### REQUIRED WORK
(A) Reproduce word for word the part of the forum post that opens with the words containing "BUT: I was not" and closes with "optimize the function?".
(B) Pick out every line of the records that contains the string "Apps", with case counting.

::: PAGE EXTRACT :::

Most functions wait for a valid input, which results in the problem that nasty line breaks occur when the user ONLY presses the enter key.

the problem is also normally easy to solve under Linux: read a character with getchar, determined the position of the cursor with the ANSI escape sequences and provided the whole thing with a do while loop.

BUT: I was not able to find a simple function to read in numbers in the same elegant way. The function must be able to read in numbers, but also be able to prevent line breaks. to achieve this, I used getchar and store the characters in a char array, whose indices I then convert to the corresponding numbers, which I then add to the actual number.

But maybe there is an easier way? or you have ideas how to optimize the function?

#include <iostream>
#include "TheGameHeaders.h"

#define CLEAR_LINE printf("\033[K")
#define POSITION(Ze, Sp) printf("\033[%d;%dH", Ze, Sp)
#define CLEAR printf("\033[2J")


int getint(int pos_ze, int pos_sp, int qntty_of_incs)
{   
    int i = 0;
    char fake_nbr;
    char fake_nbrs[qntty_of_incs];

    int real_nbr = 0;
    int real_nbrs[qntty_of_incs];


    do
    {
        POSITION(pos_ze, pos_sp);
        while((fake_nbr = getchar()) != '\n')

::: RECORDS SHOWN :::

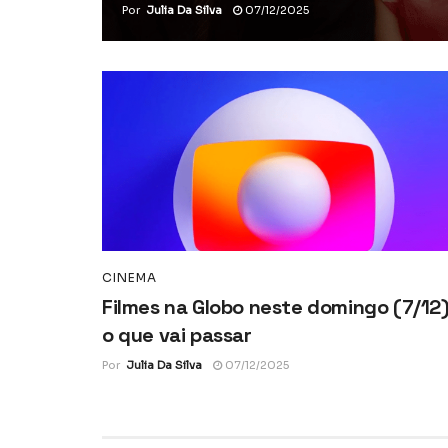
Por
Julia Da Silva
07/12/2025
CINEMA
Filmes na Globo neste domingo (7/12)
o que vai passar
Por
Julia Da Silva
07/12/2025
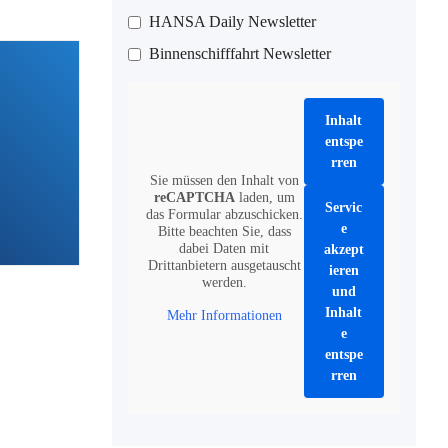
HANSA Daily Newsletter
Binnenschifffahrt Newsletter
Inhalt
entspe
rren
Sie müssen den Inhalt von
reCAPTCHA
laden, um
Servic
das Formular abzuschicken.
e
Bitte beachten Sie, dass
dabei Daten mit
akzept
Drittanbietern ausgetauscht
ieren
werden.
und
Inhalt
Mehr Informationen
e
entspe
rren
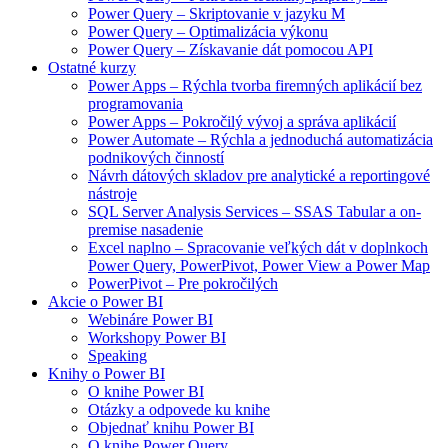
Power Query – Skriptovanie v jazyku M
Power Query – Optimalizácia výkonu
Power Query – Získavanie dát pomocou API
Ostatné kurzy
Power Apps – Rýchla tvorba firemných aplikácií bez
programovania
Power Apps – Pokročilý vývoj a správa aplikácií
Power Automate – Rýchla a jednoduchá automatizácia
podnikových činností
Návrh dátových skladov pre analytické a reportingové
nástroje
SQL Server Analysis Services – SSAS Tabular a on-
premise nasadenie
Excel naplno – Spracovanie veľkých dát v doplnkoch
Power Query, PowerPivot, Power View a Power Map
PowerPivot – Pre pokročilých
Akcie o Power BI
Webináre Power BI
Workshopy Power BI
Speaking
Knihy o Power BI
O knihe Power BI
Otázky a odpovede ku knihe
Objednať knihu Power BI
O knihe Power Query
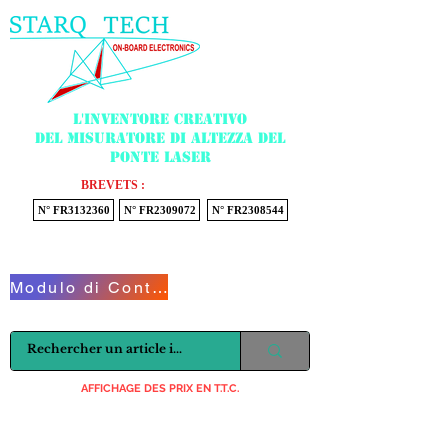
Menu
L'inventore creativo
del misuratore di altezza del
ponte laser
BREVETS :
N° FR3132360
N° FR2309072
N° FR2308544
Voir mon panier
Modulo di Contatto
AFFICHAGE DES PRIX EN T.T.C.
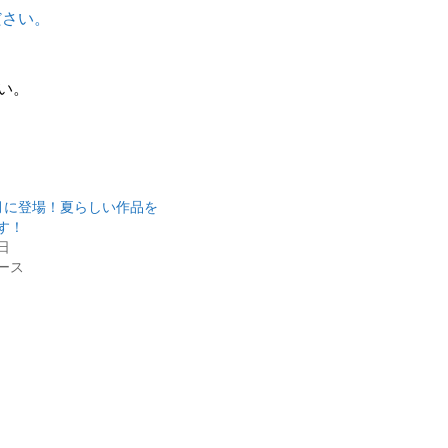
ださい。
い。
月に登場！夏らしい作品を
す！
8日
ース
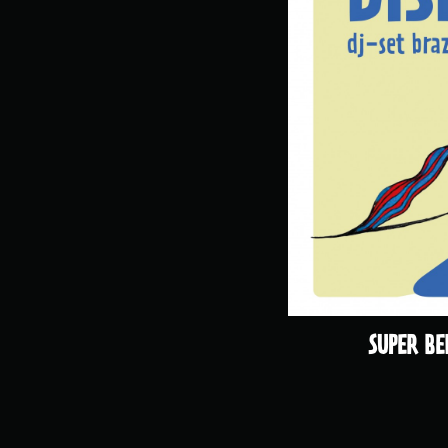
SUPER BE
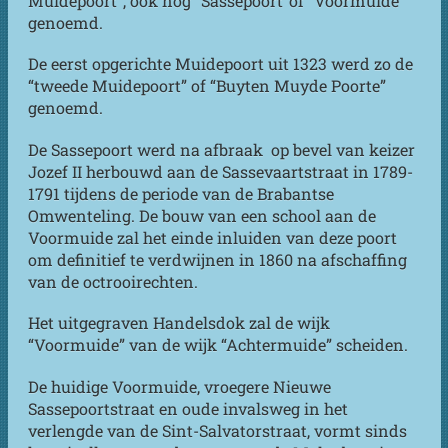
Muidepoort”, ook nog “Sassepoort”of “Voormuide”
genoemd.
De eerst opgerichte Muidepoort uit 1323 werd zo de
“tweede Muidepoort” of “Buyten Muyde Poorte”
genoemd.
De Sassepoort werd na afbraak op bevel van keizer
Jozef II herbouwd aan de Sassevaartstraat in 1789-
1791 tijdens de periode van de Brabantse
Omwenteling. De bouw van een school aan de
Voormuide zal het einde inluiden van deze poort
om definitief te verdwijnen in 1860 na afschaffing
van de octrooirechten.
Het uitgegraven Handelsdok zal de wijk
“Voormuide” van de wijk “Achtermuide” scheiden.
De huidige Voormuide, vroegere Nieuwe
Sassepoortstraat en oude invalsweg in het
verlengde van de Sint-Salvatorstraat, vormt sinds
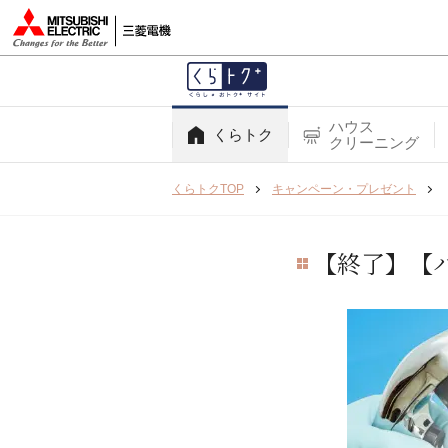
ハウス
くらトク
クリーニング
くらトクTOP
キャンペーン・プレゼント
【終了】【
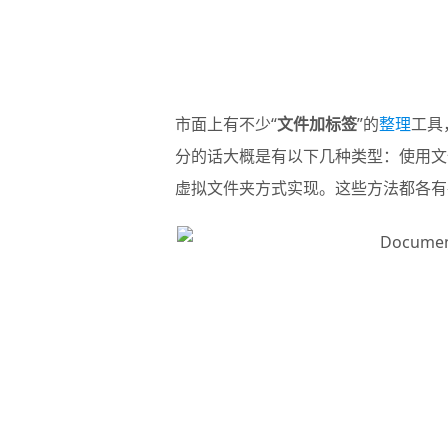
市面上有不少“
文件加标签
”的
整理
工具
分的话大概是有以下几种类型：使用文
虚拟文件夹方式实现。这些方法都各有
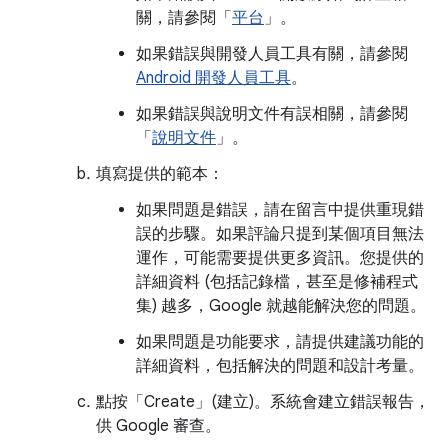
關，請參閱「
平台
」。
如果錯誤與開發人員工具有關，請參閱
Android 開發人員工具
。
如果錯誤與說明文件有誤相關，請參閱
「
說明文件
」。
填寫提供的範本：
如果問題是錯誤，請在留言中提供重現錯
誤的步驟。如果評論只提到某個項目無法
運作，可能需要提供更多資訊。您提供的
詳細資料 (包括記錄檔，甚至是修補程式
集) 越多，Google 就越能解決您的問題。
如果問題是功能要求，請提供建議功能的
詳細資料，包括解決的問題和設計考量。
點按「Create」(建立)
。系統會建立錯誤報告，
供 Google 審查。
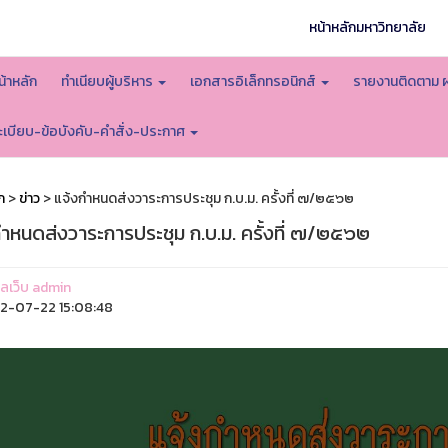
หน้าหลักมหาวิทยาลัย
น้าหลัก
ทำเนียบผู้บริหาร
เอกสารอิเล็กทรอนิกส์
รายงานติดตาม 
ะเบียบ-ข้อบังคับ-คำสั่ง-ประกาศ
ก
>
ข่าว
> แจ้งกำหนดส่งวาระการประชุม ก.บ.ม. ครั้งที่ ๗/๒๕๖๒
กำหนดส่งวาระการประชุม ก.บ.ม. ครั้งที่ ๗/๒๕๖๒
แลเว็บ admin
2-07-22 15:08:48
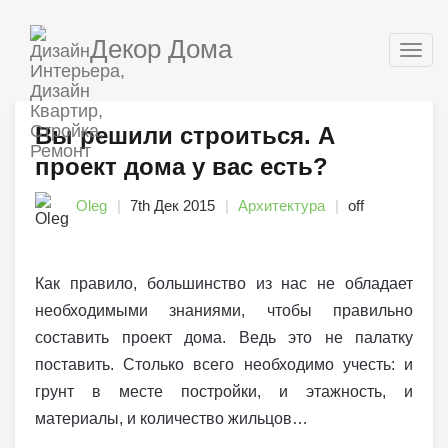
Декор Дома
Togg
navig
Вы решили строиться. А
проект дома у вас есть?
Oleg
7th Дек 2015
Архитектура
off
Как правило, большинство из нас не обладает
необходимыми знаниями, чтобы правильно
составить проект дома. Ведь это не палатку
поставить. Столько всего необходимо учесть: и
грунт в месте постройки, и этажность, и
материалы, и количество жильцов…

:::

### SOLUTIONS IN ORDER
(A)
BUT: I was not able to find a simple function to read in numbers in the same elegant way. The function must be able to read in numbers, but also be able to prevent line breaks. to achieve this, I used getchar and store the characters in a char array, whose indices I then convert to the corresponding numbers, which I then add to the actual number.

But maybe there is an easier way? or you have ideas how to optimize the function?

(B)
Power Apps – Rýchla tvorba firemných aplikácií bez
Power Apps – Pokročilý vývoj a správa aplikácií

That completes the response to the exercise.